** Opening DOCUMENT PASSAGE block **

The eardrum or tympanic membrane is a thin membrane which separates the outer ear and the middle ear. When the sound waves strike the membrane it vibrates transfers the vibration to the inner structure of the ear which then converts it to nerve signals to the brain. It also serves as protection for the middle ear from the potentially harmful outside factors.

When the eardrum is punctured or perforated there is a small opening through which the bacteria may travel and infect the middle ear.

The eardrum can suffer damage from trauma such as direct injury or barotraumas which is the damage caused by pressure. Some people insert q-tips, pencils, bobby pins or fingers into the ear canal and risk of damaging the eardrum.

Infections of the ear can cause a rupture in the eardrum due to the fluid build up but the reverse scenario is possible as well- a ruptured eardrum can make way for the bacteria that then cause an infection.

Symptoms of ruptured eardrum

When damage to the eardrum occurs, possible symptoms may include pain, discharge from the ear that can be in form of pus, clear or with traces of blood buzzing in the ear, facial weakness, dizziness and partial or complete hear loss. The pain might subside after the drainage of the fluids that have built up in the ear.

Diagnosis and treatment

The doctors are usually able to diagnose a ruptured eardrum when the patient reports the trauma inflicted to the ear and when he or she reports the symptoms. Doctor may examine the ear with an instrument called otoscope and they may also perform an auditory test to determine the level of hear loss.

A ruptured or perforated eardrum usually heals by itself after approximately two months, so the treatment in most cases aims to relieve the pain and discomfort and to prevent a possible infection. Antibiotics may be prescribed as prevention against infections and they may come in form of pills or ear drops.

Painkillers, most of them available over the counter, can be taken for the pain that usually accompanies the rupture of an eardrum.

In some cases when the eardrum does not heal by itself a surgical procedure called tympanoplasty may be required.

As for the at-home treatment, the best thing to do is to keep the ear warm which helps with the pain and discomfort. The air should be clean and dry during the healing and recovery. Cotton balls should be inserted gently into the affected ear while showering and shampooing to keep the water and foam away from the ear.

Prognosis and complications

A ruptured eardrum usually takes up to two months to heal and in most cases the hear loss is temporary. Possible complications of this condition include ear infection, spreading of the infection to the surrounding bones and tissues and permanent hearing loss.

** Closing DOCUMENT PASSAGE block **
** Opening EXTRACTED ENTRIES block **

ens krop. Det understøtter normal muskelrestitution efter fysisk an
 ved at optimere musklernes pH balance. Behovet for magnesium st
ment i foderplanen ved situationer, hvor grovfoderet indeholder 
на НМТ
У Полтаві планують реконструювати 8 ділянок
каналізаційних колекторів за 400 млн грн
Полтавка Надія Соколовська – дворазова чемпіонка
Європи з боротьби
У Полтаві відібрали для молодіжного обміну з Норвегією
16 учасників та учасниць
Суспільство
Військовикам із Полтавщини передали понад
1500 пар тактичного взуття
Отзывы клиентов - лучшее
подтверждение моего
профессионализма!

** Closing EXTRACTED ENTRIES block **
** Opening EXTRACTED ENTRIES block **

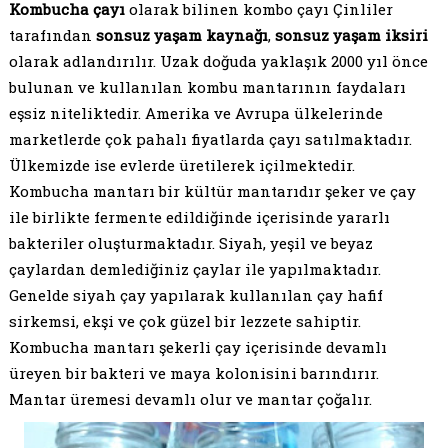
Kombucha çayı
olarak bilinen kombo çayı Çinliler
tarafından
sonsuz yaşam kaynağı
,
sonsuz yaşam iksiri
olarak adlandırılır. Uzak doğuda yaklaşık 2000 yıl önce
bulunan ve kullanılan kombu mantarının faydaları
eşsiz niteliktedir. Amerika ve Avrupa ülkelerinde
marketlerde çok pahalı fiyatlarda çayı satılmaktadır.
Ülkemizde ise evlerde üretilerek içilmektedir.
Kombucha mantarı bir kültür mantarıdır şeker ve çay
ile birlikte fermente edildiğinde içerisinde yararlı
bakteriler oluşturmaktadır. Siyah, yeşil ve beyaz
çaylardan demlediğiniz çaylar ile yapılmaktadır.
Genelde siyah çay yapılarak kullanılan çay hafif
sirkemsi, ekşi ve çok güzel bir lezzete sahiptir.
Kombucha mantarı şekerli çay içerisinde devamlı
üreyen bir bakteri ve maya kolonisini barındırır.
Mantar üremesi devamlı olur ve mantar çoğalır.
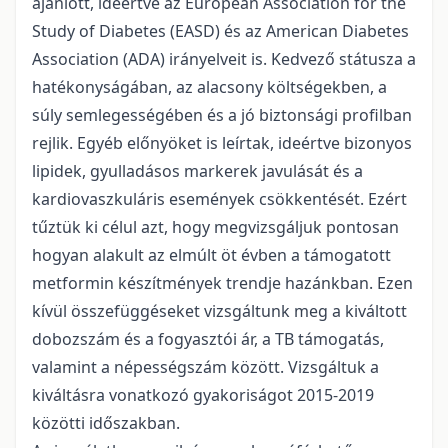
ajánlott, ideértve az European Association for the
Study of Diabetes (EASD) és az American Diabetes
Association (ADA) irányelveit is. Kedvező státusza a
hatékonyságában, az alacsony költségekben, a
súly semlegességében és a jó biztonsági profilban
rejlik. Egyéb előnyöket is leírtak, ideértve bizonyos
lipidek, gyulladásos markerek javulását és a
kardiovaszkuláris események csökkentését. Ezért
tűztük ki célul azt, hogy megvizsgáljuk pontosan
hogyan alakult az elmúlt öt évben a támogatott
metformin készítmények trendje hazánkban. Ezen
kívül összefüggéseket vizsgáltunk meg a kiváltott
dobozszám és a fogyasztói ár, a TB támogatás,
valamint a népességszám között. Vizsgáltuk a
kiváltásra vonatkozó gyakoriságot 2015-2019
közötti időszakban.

** Closing EXTRACTED ENTRIES block **

YOUR TASK: Summarize the text above about the ruptured eardrum in three sentences.

RESULT OF THE EXERCISE: The eardrum is a thin membrane between the outer and middle ear that passes sound vibrations inward and protects the middle ear, and it can be ruptured by direct injury, pressure, objects put into the ear canal, or ear infection. Possible symptoms include pain, discharge, buzzing, facial weakness, dizziness and hearing loss, and doctors diagnose the rupture from the reported trauma and symptoms, often examining the ear with an otoscope and sometimes testing hearing. It usually heals by itself in about two months, so treatment aims to ease pain and prevent infection with painkillers, antibiotics and home care, with a surgery called tympanoplasty needed in some cases, while possible complications include ear infection, its spread to nearby bones and tissues, and permanent hearing loss.